En un passage, Élien décrit un certain nombre d’animaux aux caractéristiques plutôt étranges :

« Au temps d’Atothis, fils de Menis, apparut une grue à deux têtes […] et sous le règne d’un autre roi, apparut un oiseau à quatre têtes […] Nicocréon de Chypre possédait un cerf à quatre cornes […] J’ai moi-même vu un bœuf sacré à cinq pattes qui était une offrande à Zeus dans la grande ville d’Alexandrie.

Ailleurs, Élien nous parle de créatures étranges que nous connaissons mieux. Prenons par exemple son histoire d’un pieuvre géante:« J’ai entendu parler d’une pieuvre à Dicaearchia en Italie qui atteignait une taille monstrueuse et qui méprisait la nourriture de la mer et les pâturages qu’elle lui fournissait. Cette créature est donc venue sur terre et s’est emparée de tout ce qui s’y trouvait. »

« Il remonta alors à la nage un égout souterrain qui déversait dans la mer les déchets de ladite ville et émergea dans une maison sur le rivage où des marchands ibériques avaient leur cargaison, c’est-à-dire du poisson mariné de ce pays dans d’immenses jarres : il jeta ses tentacules autour des vases en terre cuite et avec sa prise les brisa et se régala du poisson mariné. »

Aelian dit qu’un des marchands voulait combattre la pieuvre pour l’empêcher de voler leur nourriture, mais il avait trop peur car la créature « était trop grande pour un seul homme » pour se battre.

Nous ne savons pas si les histoires d’étranges récits d’Aelian sont vraies ou non. Néanmoins, il est clair qu’au moins certaines de ces histoires ont été recueillies auprès d’autres personnes au cours de ses recherches.
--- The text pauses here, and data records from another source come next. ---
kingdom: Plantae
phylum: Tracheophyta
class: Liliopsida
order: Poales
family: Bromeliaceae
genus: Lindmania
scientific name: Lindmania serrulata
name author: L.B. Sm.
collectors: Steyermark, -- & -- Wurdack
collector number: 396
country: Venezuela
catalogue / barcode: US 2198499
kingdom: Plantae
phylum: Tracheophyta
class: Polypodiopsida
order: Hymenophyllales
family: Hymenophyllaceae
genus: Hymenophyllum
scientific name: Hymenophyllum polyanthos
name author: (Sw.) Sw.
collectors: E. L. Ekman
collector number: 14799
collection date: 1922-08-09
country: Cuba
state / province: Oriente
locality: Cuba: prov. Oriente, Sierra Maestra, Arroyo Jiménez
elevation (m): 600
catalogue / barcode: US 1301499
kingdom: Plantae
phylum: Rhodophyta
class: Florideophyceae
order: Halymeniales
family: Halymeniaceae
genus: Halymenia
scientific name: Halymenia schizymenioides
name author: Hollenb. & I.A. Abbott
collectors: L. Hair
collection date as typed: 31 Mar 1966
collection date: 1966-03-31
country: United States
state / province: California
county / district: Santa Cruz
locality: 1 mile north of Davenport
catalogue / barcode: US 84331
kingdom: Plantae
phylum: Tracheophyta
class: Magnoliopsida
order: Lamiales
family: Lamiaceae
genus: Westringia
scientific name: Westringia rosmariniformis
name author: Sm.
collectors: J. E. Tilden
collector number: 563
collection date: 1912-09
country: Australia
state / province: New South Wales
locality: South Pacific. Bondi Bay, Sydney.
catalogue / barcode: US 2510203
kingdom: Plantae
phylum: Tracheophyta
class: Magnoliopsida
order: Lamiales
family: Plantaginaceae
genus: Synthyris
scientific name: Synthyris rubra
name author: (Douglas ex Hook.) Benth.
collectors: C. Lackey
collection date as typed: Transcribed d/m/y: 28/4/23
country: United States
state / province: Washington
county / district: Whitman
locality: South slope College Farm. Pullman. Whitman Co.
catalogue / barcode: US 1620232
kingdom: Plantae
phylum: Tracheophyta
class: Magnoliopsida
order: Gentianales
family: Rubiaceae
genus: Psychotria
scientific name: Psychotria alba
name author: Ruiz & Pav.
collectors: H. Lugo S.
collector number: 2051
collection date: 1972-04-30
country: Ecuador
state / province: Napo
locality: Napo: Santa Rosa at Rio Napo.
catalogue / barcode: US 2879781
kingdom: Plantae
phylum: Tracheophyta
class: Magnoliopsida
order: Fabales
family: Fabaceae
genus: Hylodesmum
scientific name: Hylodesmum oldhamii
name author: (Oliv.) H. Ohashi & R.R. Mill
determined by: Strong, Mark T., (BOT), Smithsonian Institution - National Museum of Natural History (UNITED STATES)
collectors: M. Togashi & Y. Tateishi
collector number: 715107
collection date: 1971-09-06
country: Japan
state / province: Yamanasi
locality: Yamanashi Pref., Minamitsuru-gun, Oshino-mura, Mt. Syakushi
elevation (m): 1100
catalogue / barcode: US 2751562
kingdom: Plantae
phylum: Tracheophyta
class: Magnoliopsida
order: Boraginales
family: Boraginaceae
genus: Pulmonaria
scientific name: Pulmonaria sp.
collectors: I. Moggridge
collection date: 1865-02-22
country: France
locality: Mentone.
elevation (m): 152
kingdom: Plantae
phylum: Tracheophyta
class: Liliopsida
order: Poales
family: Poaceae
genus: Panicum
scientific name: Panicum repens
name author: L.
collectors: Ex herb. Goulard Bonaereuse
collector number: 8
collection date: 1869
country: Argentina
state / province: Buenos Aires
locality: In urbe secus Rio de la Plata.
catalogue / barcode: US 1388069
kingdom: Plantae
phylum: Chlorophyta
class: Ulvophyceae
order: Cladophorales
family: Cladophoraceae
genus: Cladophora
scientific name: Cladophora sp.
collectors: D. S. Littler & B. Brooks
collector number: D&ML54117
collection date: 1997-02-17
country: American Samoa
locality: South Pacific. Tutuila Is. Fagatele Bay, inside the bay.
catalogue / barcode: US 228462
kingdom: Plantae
Grâce à l’aide du public, les chercheurs de l’Antiquité ont pu faire de grands progrès dans l’étude de sujets tels que les animaux et les plantes. Il leur fallait cependant faire preuve de prudence. Comme aujourd’hui, il fallait faire preuve de discernement face à des histoires étranges.

Fourni par The Conversation

Cet article est republié à partir de La Conversation sous licence Creative Commons. Lire la suite article original.